Among the top five U.S. public retailers, Penske Automotive Group Inc. came closest to matching year-ago profits. The suburban Detroit company reported second-quarter net income of $39.9 million, down 1.2 percent.
PAGs business model performed well, Chairman Roger Penske said this week. He cited the groups diversity in revenues, including used vehicles, parts and service, and finance and insurance; geographic diversity, with 37 percent of revenues coming from overseas operations; and a brand mix that is nearly all premium and import.

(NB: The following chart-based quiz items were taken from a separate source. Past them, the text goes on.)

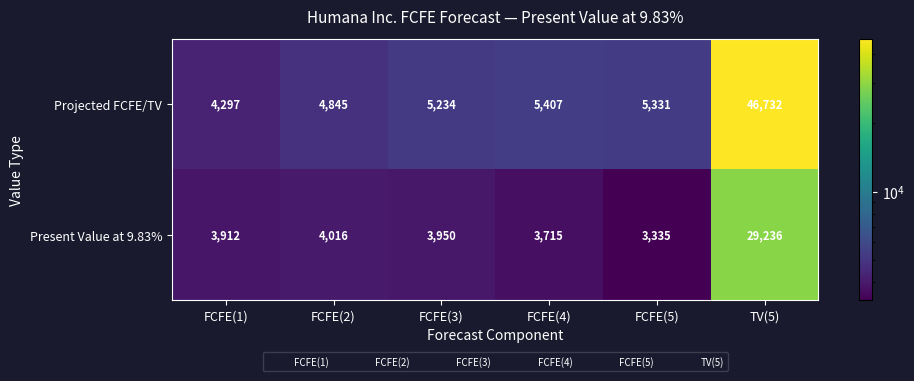

What is the maximum value shown in the chart?

46732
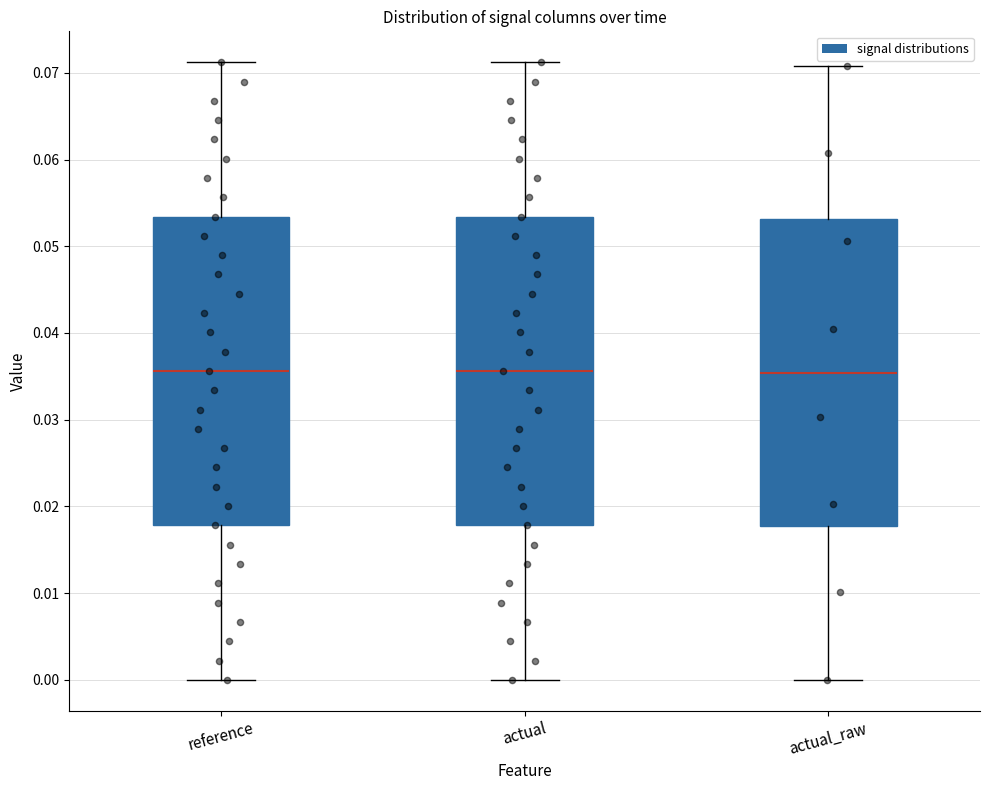

Reading left to right, read every box against the y-axis: the position of its median line, the range the box covers, and the ends of its whiskers. The values are not printed on the chart, so give them approximately, as read against the axis.

reference: median 0.036, box 0.018 to 0.053, whiskers 0.000 to 0.071
actual: median 0.036, box 0.018 to 0.053, whiskers 0.000 to 0.071
actual_raw: median 0.035, box 0.018 to 0.053, whiskers 0.000 to 0.071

Penske said his group got only 5 percent of its revenues in the second quarter from Detroit 3 franchises, down from 8 percent in the year-ago quarter. The company ranks No. 2 on this years Automotive News list of the 125 largest dealership groups.

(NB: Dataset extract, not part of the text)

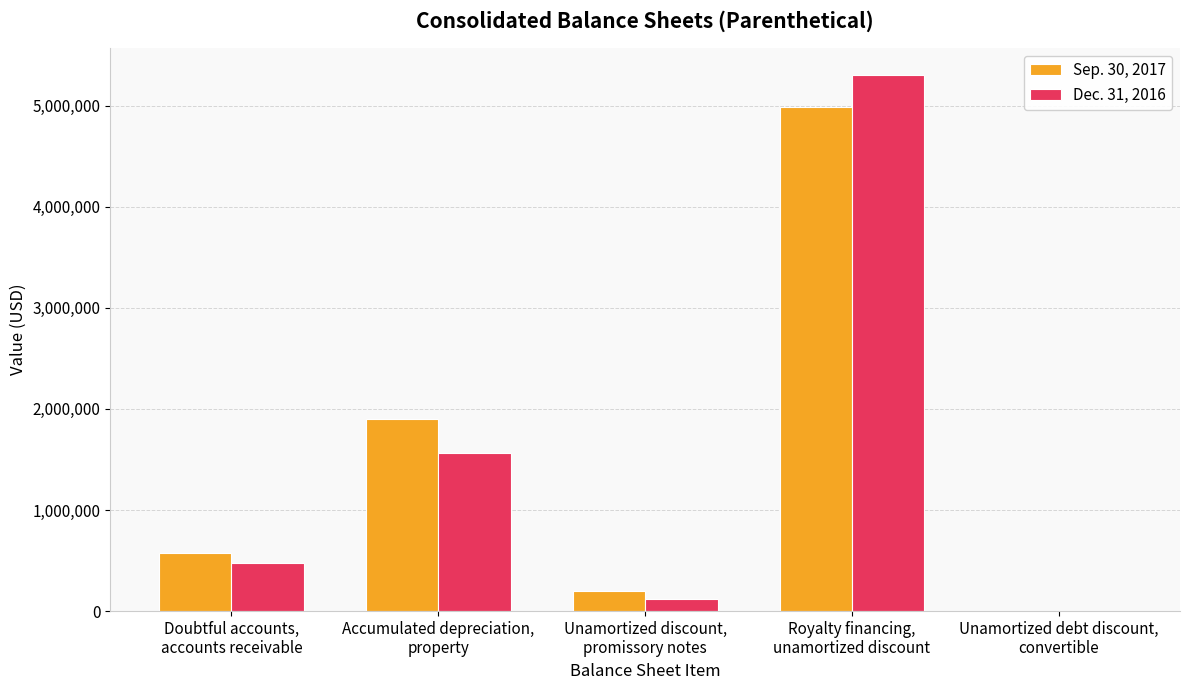

What is the maximum value shown in the chart?

5302853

In the second quarter of 2008, combined net income of the top five public groups fell 30.8 percent from the year-ago quarter, to $130.6 million. Revenues fell 6.4 percent, to $12.1 billion.
For the first half of 2008, the groups net income fell 19.6 percent from the first six months of 2007, to $256.3 million. Revenues were down 4.3 percent, to $24 billion.

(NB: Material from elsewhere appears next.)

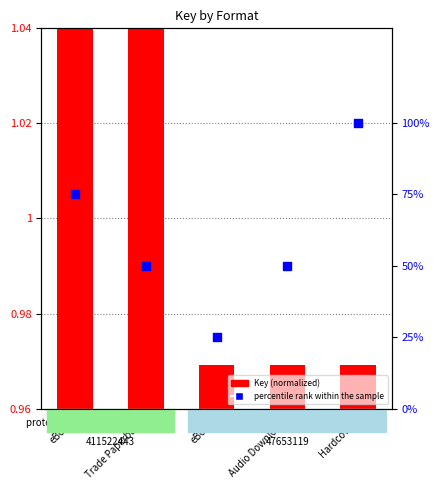

At how many categories does at least one series exceed 45?

4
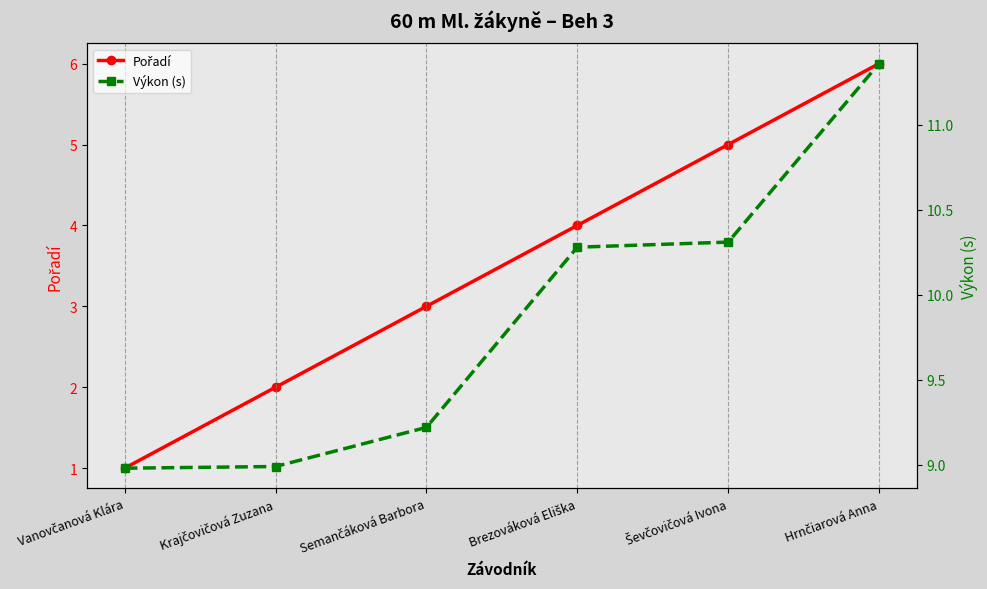

Which series has the largest range (max minus min)?

Pořadí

Even though quarterly earnings were down, they were better than expected for No. 3 Sonic Automotive Inc., of Charlotte, N.C., and for No. 4 Group 1 Automotive Inc., of Houston. After earnings announcements on Tuesday, July 29, both retailers shares rebounded from recent lows.
Sonic CFO David Cosper said depressed values for used trucks hurt the companys used-vehicle earnings.
Truck and SUV prices plunged, Cosper said in an earnings call. We gave up some margin to move those vehicles. We feel this was prudent.
Florida was soft
The fifth-largest public group, Asbury Automotive Group, of New York, said this week that its second-quarter net income was $10.9 million, down from $20.6 million in the year-ago quarter. Revenue fell 11 percent, to $1.32 billion. CEO Charles Oglesby cited soft retail sales in our key Florida markets.
The top U.S. dealership group, AutoNation Inc., of Fort Lauderdale, Fla., reported a 32.9 percent drop in second-quarter net income to $51.8 million. Still, the company was profitable in the quarter.
AutoNation CEO Mike Jackson said the chain will cut $100 million in expenses for advertising, overhead and personnel.